═══ Extract provided ═══

Re: pre-HTML5 and the BOM

From: Jukka K. Korpela <>
Date: Tue, 17 Jul 2012 17:31:46 +0300

2012-07-17 17:11, Leif Halvard Silli wrote:

>>> For instance, early on in 'the Web', some
>>> appeared to think that all non-ASCII had to be represented as entities.
>> Yes indeed. There's still some such stuff around. It's mostly
>> unnecessary, but it doesn't hurt.
> Actually, above I described an example where it did hurt ...

The situation is comparable to the BOM issue. In the old days, it was
considered (with good reasons presumably) safer to omit the BOM than to
use it in UTF-8, and it was considered safer to use entity references
rather than direct non-ASCII data. It has changed now, but people are
conservative, and people read old warnings.

We should now say that BOM is not required in UTF-8, but it is safer to
use it, unless you have good reasons not to use it (e.g., authoring
environment that dislikes it). Similarly, character data should
preferably be in UTF-8, unless you have good reasons (mostly on the
authoring side, not clients) to avoid it an use entity and character
references instead.

═══

• _Written problem_:
Continue the mailing-list reply about the BOM and UTF-8 from the point where it stops.

═══ Record set ═══

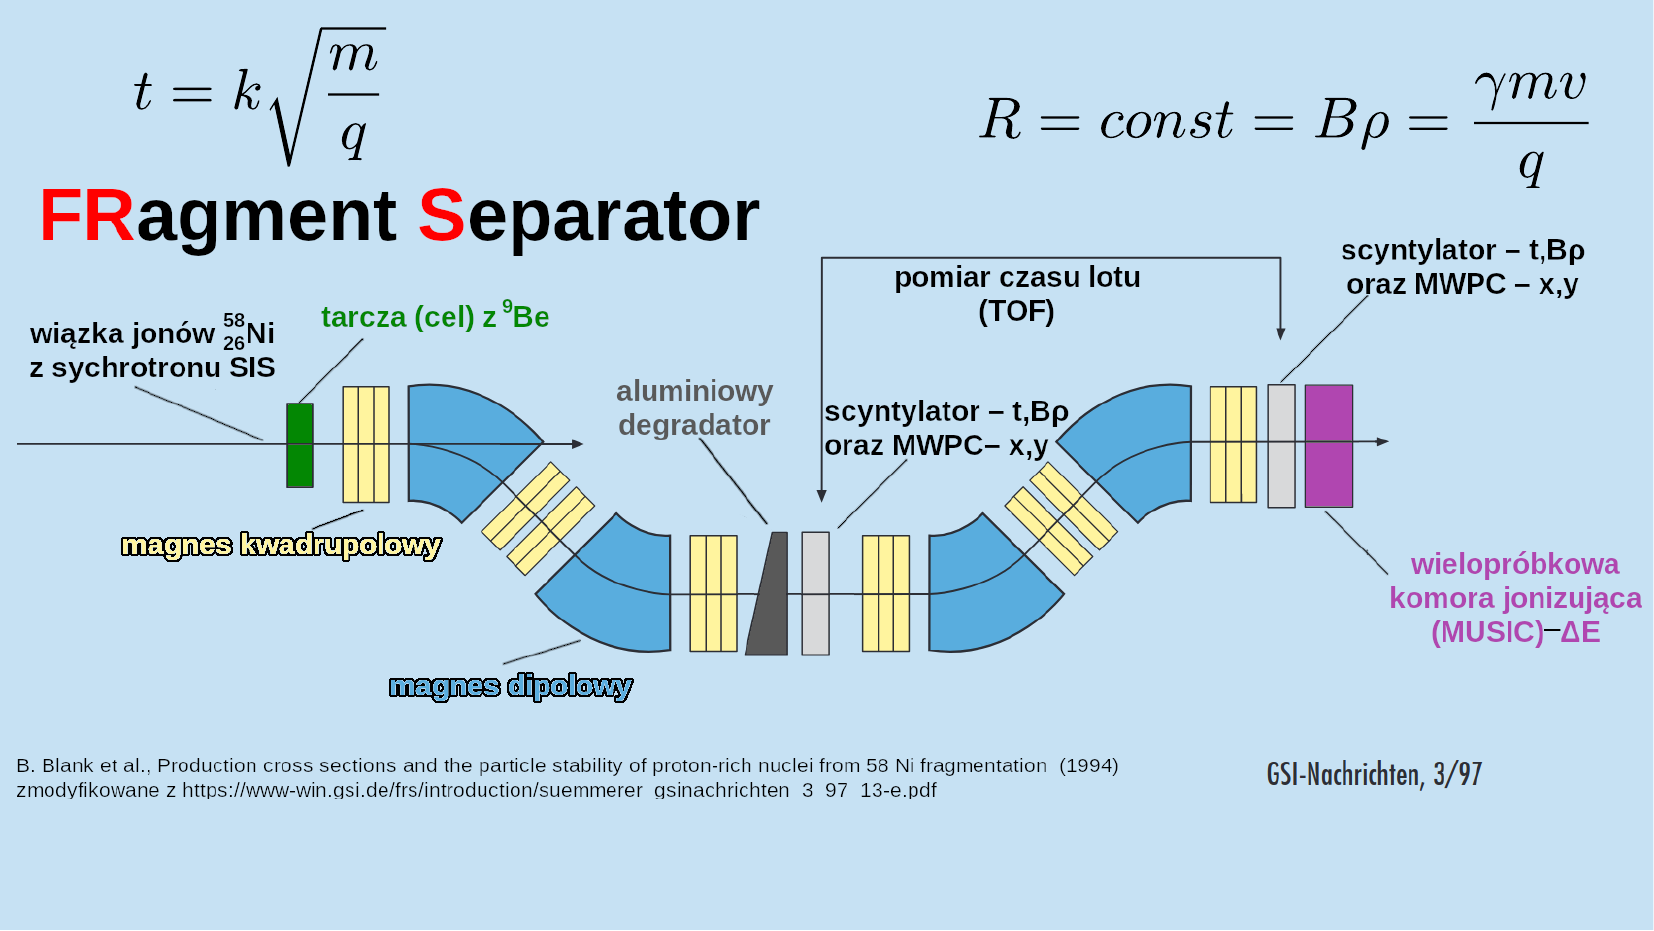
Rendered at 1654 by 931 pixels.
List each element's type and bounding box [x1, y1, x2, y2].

text_box [341, 123, 366, 161]
text_box [1475, 72, 1506, 111]
text_box [134, 72, 152, 110]
text_box [1560, 72, 1586, 99]
text_box [1153, 111, 1186, 139]
text_box [173, 87, 212, 91]
text_box [269, 27, 387, 167]
text_box [979, 97, 1021, 139]
text_box [1509, 72, 1557, 99]
text_box [1315, 97, 1357, 138]
text_box [1101, 111, 1124, 139]
text_box [234, 68, 261, 110]
text_box [1519, 151, 1544, 188]
picture [17, 188, 1642, 799]
text_box [1474, 121, 1589, 125]
text_box [1126, 111, 1152, 139]
text_box [1190, 111, 1212, 139]
text_box [1361, 111, 1389, 151]
text_box [1215, 101, 1234, 139]
text_box [329, 44, 378, 71]
text_box [173, 98, 212, 102]
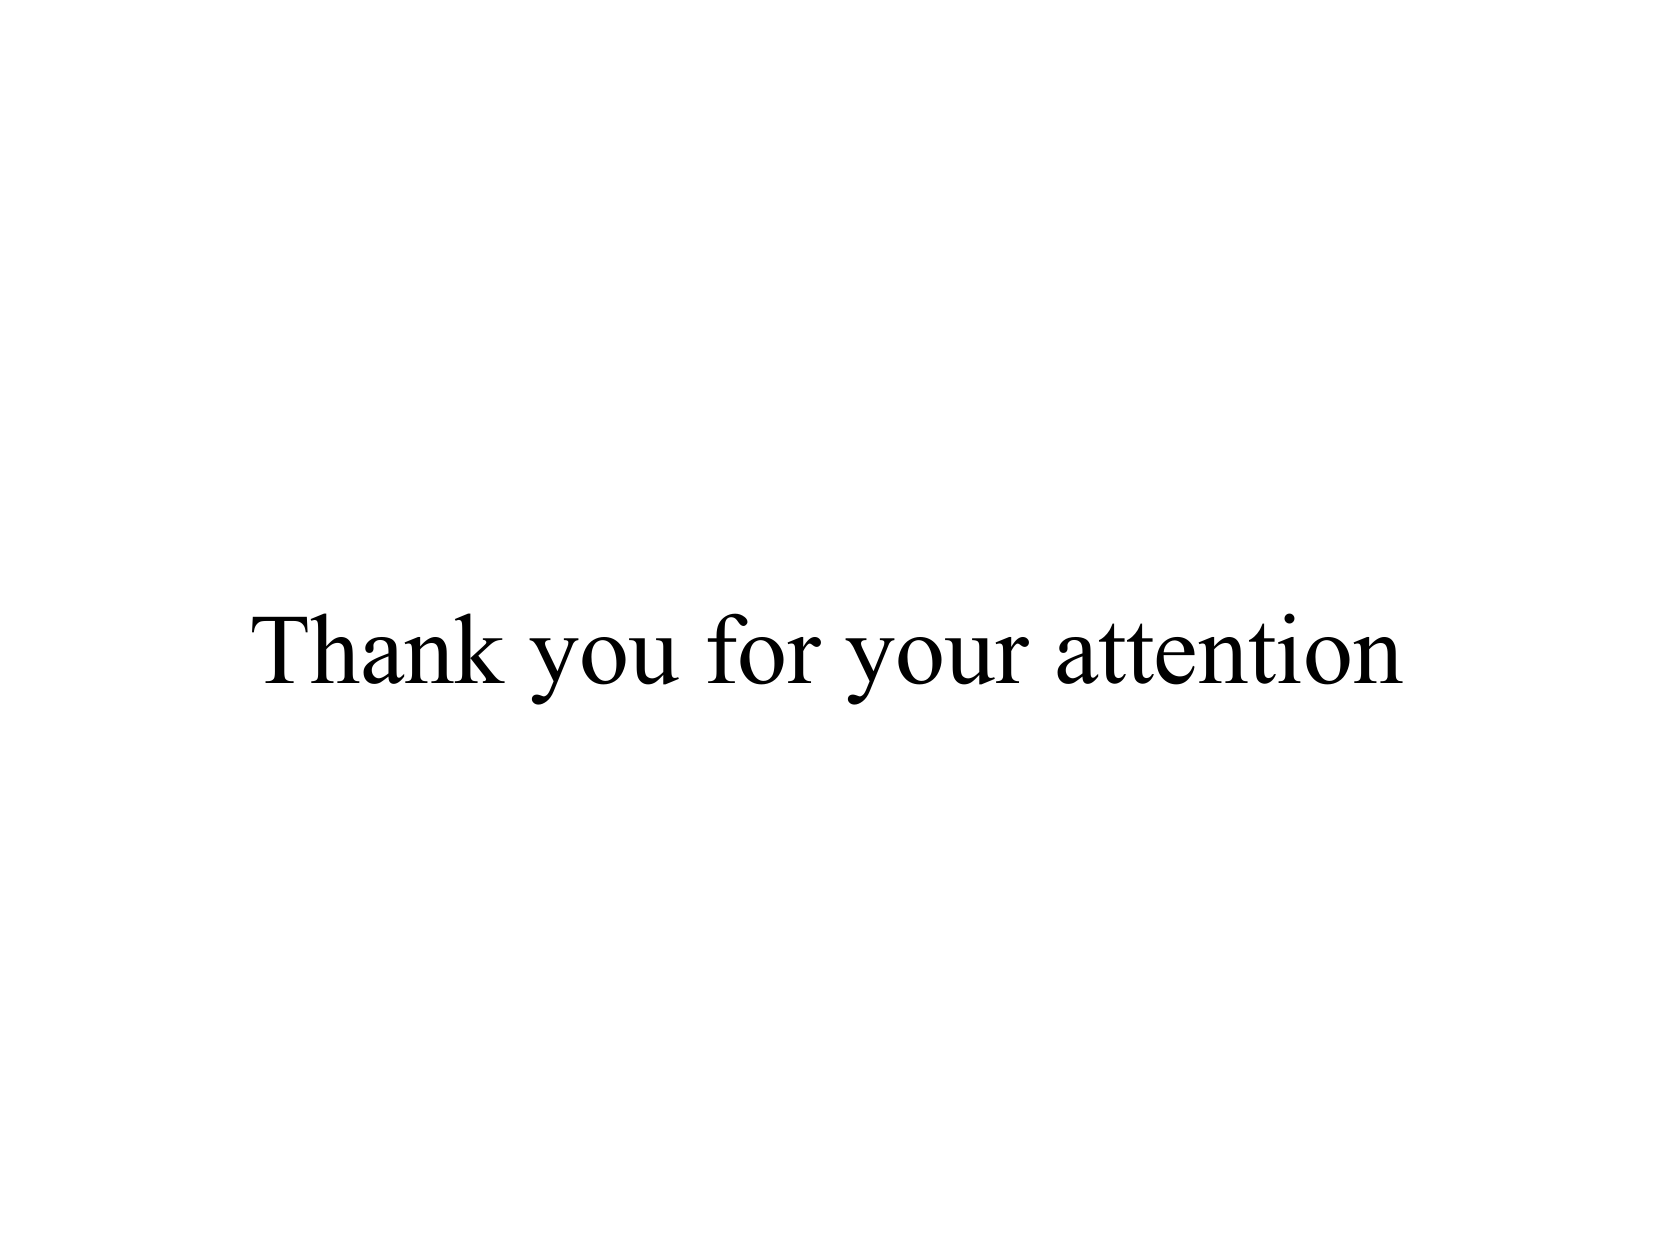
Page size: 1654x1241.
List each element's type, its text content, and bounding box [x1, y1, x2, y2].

subtitle Thank you for your attention [82, 290, 1571, 1010]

═══

• _Right answer_:
> I have discovered one browser where it does hurt more directly: In W3M,
> the text browser, which is also included in Emacs. W3M doesn't handle
> (all) entities. E.g. it renders &aring; and &#229; as an 'aa' instead
> of as an 'å', for instance.

To take a more modern example, the native e-mail client on my Android
seems to systematically display character and entity references
literally when displaying message headers with small excerpts of
content, even though it correctly interprets them when displaying the
message itself.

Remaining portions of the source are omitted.